The team decided to expand the culinary teachings to the community as well. This made sense financially: “The reason that some of the philanthropy [for the center] occurred was because we decided to put this out in the community.” Harlan declined to give specifics on donations, but said patrons were more likely to help the community rather than just medical students.

"When you start talking about the community, that’s a completely different conversation," Harlan says. "We’re talking about reaching hundreds and thousands of community members in New Orleans on a perpetual basis."

For the first few years, the Goldring Center for Culinary Medicine was located in what Harlan calls an ad-hoc space in the medical school. It was a former catering space, with a few induction burners. It didn’t offer room for many more than eight students at a time. At first staff members taught small groups of medical students and community members while they honed the center's curriculums. The center also hosts classes for continuing medical education where physician assistants, pharmacists, physicians, dietitians and others can gain certificates.

The less-than-ideal space was a blessing in disguise, Harlan says. "We were able to develop programming that we now can easily share with our partner medical schools around the country. We can say, ‘Look, if you don’t have a lot of funding to start out, here’s how we did it on a shoestring,’” he says. Today the Goldring Center licenses the curriculum to 21 schools around the country.

It’s clear that medical schools are beginning to understand the importance of culinary training.

“All physicians are struggling with these issues with their patients with poor eating habits and lifestyle habits,” says Leah Sarris, the executive chef and program director at the center. “It’s costing people money, it’s costing people their health and it’s costing physicians time.”

Many of the courses Sarris teaches center around the principles of the Mediterranean diet, which include cooking with plant-based foods, whole grains, legumes and nuts, and replacing butter and salt with oils and spices.

“Essentially we take the information that medical students learn in the first two years of medical school or preclinical work—physiology, biochemistry, metabolism, information about vitamins, cofactors, etc., etc., etc.—and we translate that into the conversation that you will have in the examination room with your patient about food,” Harlan says. The medical students cooking classes have a case study component where they discuss how they might use their new cooking knowledge to help patients.

Medical students also help to teach the community classes. “Students get the opportunity almost immediately to be able to have that patient interaction in this lifestyle medicine food arena that they might not get until they’re a third year,” Harlan says.

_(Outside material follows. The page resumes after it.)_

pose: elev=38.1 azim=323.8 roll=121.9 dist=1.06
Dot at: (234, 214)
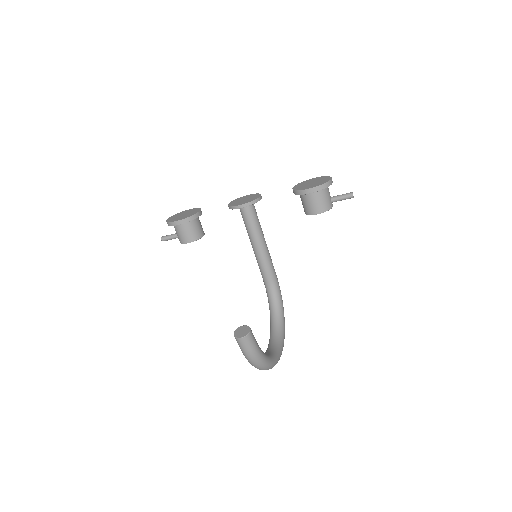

Feedback from medical students has been largely positive, Sarris adds. “This generation is ready for this, and they understand the importance of this. I don’t know if it would have been like that 10 or so years ago.”

The classes for medical students had been electives since the center’s inception, but last year the school decided to make a series of classes required for medical students, in addition to offering elective courses. The new requirement was well timed with the opening of the center’s new 4,600-square-foot kitchen in the Refresh Project, a “health hub” off campus, which includes a Whole Foods and a teaching farm.

The school also offers a month-long rotation where students from Johnson & Wales come to learn the medical side of cooking, and Tulane students work on more advanced cooking techniques at the culinary school.

The on-campus dining service works with the center, too, collaborating on events and recipes. “We’re both having a positive influence on each other,” Sarris says.

For Harlan the best part of the program is the collaboration that happens during the community programming. “We teach the medical students, and then the medical students teach the community,” he says. “Our medical students are the force multiplier in this project.”